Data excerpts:
=-=-=

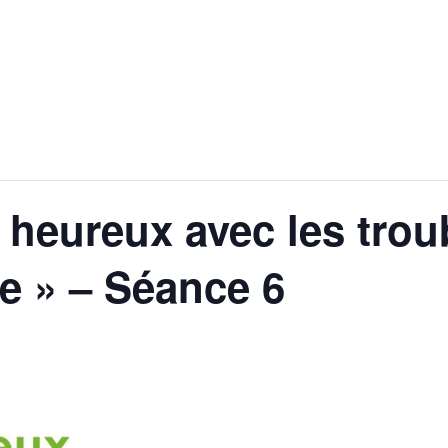
e heureux avec les trou
e » – Séance 6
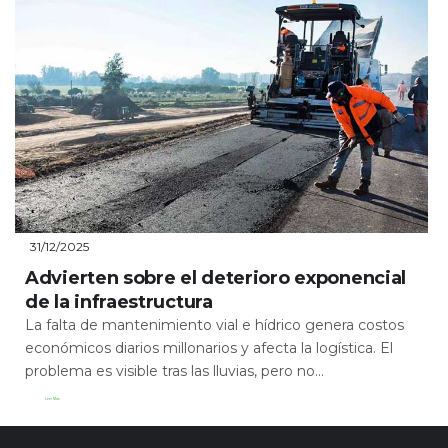
31/12/2025
Advierten sobre el deterioro exponencial
de la infraestructura
La falta de mantenimiento vial e hídrico genera costos
económicos diarios millonarios y afecta la logística. El
problema es visible tras las lluvias, pero no...
Leer Más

=-=-=

Your reply should be an exact copy of every line from the line with "La falta de" through the final line of the data, and nothing more.

- _Solution to this problem_
La falta de mantenimiento vial e hídrico genera costos
económicos diarios millonarios y afecta la logística. El
problema es visible tras las lluvias, pero no...
Leer Más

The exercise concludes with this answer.